*Directive:* Which lines in the records below mention the word "cámara"? Copy each one out.

*Available records:*
————————
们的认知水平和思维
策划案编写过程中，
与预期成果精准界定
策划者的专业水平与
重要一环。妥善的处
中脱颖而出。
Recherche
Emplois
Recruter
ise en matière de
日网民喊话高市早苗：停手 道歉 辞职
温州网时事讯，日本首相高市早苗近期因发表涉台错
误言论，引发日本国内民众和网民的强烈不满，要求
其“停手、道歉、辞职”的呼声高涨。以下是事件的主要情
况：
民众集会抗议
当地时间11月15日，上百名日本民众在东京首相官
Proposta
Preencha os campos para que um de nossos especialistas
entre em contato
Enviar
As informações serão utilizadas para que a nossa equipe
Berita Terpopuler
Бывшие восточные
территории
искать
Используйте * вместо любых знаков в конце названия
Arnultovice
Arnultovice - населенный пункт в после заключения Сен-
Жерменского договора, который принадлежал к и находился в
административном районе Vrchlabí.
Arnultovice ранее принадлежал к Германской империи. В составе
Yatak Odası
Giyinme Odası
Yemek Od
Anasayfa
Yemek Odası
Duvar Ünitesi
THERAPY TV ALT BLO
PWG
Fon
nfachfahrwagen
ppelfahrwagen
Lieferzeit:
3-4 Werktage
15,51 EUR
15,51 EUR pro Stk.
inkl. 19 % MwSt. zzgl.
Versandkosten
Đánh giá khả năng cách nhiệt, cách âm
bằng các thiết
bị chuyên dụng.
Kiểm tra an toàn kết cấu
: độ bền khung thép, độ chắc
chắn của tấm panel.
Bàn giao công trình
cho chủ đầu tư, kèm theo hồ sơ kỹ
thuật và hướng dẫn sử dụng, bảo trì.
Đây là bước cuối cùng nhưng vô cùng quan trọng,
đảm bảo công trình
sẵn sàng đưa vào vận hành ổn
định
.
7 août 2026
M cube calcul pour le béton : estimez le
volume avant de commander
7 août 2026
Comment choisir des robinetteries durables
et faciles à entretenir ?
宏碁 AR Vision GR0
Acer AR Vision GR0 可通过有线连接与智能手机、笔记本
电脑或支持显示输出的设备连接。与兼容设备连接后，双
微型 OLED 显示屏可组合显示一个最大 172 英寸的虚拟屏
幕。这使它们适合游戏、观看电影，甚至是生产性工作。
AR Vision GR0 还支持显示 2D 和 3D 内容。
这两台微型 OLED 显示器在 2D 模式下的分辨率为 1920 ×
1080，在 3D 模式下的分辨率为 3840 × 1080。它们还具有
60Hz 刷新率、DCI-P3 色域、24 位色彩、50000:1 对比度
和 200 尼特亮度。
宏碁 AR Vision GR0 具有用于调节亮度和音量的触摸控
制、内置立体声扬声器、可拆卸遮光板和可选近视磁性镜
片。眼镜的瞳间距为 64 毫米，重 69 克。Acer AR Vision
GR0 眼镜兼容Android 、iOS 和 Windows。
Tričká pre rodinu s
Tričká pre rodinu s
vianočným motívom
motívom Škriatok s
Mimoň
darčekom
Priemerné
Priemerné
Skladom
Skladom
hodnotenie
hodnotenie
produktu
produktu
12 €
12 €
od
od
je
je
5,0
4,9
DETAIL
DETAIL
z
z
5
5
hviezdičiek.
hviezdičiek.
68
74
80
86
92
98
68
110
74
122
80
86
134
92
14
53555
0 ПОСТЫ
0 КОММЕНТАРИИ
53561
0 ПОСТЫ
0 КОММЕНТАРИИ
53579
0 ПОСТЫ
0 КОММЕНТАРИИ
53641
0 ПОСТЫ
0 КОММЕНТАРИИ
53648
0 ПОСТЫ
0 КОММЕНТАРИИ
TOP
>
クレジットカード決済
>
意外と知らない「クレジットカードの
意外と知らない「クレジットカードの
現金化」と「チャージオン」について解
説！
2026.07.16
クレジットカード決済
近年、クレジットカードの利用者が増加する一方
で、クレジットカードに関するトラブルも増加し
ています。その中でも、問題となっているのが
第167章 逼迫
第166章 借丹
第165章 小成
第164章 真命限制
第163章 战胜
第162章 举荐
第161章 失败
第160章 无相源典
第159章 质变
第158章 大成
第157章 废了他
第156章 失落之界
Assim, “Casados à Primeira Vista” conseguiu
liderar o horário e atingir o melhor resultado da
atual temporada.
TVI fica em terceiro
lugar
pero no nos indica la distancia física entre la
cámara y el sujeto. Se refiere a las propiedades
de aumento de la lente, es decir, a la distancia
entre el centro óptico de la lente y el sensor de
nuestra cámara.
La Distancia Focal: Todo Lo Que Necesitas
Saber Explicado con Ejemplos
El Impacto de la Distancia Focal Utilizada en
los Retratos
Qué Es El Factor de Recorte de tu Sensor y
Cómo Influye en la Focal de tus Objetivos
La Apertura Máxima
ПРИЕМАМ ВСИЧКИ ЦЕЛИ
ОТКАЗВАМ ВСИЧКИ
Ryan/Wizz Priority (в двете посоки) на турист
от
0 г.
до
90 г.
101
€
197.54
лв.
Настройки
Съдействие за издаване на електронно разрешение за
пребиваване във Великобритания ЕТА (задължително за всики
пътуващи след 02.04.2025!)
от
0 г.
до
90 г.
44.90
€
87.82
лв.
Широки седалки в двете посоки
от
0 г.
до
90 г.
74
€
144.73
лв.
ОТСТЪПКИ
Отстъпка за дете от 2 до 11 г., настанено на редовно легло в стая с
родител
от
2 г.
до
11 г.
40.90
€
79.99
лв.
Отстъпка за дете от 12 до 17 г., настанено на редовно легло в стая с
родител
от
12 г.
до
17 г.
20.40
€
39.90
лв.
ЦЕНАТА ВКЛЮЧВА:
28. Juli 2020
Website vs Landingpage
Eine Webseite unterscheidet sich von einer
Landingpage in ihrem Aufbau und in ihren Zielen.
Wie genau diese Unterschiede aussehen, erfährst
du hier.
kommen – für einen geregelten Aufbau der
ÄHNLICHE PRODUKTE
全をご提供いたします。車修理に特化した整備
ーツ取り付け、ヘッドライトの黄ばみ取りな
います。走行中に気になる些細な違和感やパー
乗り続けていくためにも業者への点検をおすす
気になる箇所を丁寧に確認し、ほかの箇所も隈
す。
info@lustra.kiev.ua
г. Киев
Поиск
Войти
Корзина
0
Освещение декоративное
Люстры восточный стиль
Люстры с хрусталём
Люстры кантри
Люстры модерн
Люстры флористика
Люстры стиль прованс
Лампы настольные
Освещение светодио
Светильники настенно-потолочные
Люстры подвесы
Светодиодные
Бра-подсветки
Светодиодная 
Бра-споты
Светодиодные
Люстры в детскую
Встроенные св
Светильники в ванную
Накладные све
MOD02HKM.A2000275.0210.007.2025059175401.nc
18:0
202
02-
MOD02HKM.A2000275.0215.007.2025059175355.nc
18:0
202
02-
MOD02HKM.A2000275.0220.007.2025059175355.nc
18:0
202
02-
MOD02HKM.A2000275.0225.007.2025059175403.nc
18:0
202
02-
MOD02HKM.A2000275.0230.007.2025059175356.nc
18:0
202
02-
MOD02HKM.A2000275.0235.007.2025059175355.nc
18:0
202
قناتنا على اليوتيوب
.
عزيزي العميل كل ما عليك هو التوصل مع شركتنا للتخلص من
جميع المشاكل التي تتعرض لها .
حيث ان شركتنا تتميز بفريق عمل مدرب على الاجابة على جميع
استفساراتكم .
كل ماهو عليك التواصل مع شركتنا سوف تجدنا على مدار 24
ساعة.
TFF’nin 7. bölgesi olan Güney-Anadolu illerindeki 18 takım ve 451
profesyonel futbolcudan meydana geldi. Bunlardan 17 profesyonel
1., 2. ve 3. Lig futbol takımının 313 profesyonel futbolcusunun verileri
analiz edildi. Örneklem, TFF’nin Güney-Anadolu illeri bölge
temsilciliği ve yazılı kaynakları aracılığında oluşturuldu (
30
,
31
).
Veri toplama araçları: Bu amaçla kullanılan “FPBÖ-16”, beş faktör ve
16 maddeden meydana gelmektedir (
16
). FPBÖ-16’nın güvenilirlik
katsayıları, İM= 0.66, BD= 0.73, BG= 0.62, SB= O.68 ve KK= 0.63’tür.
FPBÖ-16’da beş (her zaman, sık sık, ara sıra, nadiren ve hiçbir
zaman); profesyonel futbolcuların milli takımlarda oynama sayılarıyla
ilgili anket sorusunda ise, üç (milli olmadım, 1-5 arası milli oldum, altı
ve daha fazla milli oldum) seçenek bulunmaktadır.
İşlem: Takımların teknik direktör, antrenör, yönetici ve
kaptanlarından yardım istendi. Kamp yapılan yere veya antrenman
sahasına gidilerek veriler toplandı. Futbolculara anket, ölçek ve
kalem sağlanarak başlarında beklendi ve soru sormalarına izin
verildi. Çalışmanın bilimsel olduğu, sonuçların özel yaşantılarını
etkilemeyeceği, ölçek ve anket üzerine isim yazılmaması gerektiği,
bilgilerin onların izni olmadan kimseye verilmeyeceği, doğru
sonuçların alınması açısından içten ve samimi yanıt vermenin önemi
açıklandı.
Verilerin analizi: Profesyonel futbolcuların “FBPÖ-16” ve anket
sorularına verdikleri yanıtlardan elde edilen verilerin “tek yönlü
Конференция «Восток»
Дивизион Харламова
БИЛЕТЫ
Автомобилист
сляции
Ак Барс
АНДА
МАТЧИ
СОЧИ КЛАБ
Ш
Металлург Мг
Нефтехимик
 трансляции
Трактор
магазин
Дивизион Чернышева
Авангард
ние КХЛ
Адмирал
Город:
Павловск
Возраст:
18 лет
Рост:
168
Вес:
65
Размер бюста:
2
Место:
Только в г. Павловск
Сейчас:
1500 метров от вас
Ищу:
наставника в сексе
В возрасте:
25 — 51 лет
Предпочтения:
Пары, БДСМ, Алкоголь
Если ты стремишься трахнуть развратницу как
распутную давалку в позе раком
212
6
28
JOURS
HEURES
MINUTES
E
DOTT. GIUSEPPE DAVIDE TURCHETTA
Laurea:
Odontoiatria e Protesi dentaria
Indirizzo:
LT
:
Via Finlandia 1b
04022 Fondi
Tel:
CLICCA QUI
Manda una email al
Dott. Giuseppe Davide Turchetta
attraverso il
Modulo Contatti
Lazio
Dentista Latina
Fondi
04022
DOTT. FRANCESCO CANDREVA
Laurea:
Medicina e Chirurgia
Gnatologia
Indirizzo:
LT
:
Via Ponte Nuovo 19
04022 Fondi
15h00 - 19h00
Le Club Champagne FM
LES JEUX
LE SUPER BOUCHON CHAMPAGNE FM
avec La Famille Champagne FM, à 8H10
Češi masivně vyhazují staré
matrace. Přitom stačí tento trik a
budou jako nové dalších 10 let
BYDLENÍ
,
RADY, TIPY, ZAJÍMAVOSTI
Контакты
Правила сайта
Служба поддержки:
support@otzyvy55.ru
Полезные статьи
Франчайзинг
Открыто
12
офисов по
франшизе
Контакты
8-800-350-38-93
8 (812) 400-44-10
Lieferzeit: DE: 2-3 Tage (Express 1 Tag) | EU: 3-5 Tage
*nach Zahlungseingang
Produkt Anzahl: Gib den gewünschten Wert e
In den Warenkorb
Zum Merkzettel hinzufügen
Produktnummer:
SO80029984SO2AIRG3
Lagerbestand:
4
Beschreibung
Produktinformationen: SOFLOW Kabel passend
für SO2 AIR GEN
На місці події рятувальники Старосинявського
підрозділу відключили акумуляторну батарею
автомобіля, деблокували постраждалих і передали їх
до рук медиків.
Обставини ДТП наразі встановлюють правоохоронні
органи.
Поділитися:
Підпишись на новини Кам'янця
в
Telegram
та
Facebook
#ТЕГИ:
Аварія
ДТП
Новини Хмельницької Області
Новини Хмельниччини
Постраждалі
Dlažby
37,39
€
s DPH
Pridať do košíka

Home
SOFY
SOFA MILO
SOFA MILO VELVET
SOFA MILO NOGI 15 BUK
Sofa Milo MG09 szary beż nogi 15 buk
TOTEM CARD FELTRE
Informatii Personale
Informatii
————————
*Response box:*
cámara y el sujeto. Se refiere a las propiedades
nuestra cámara.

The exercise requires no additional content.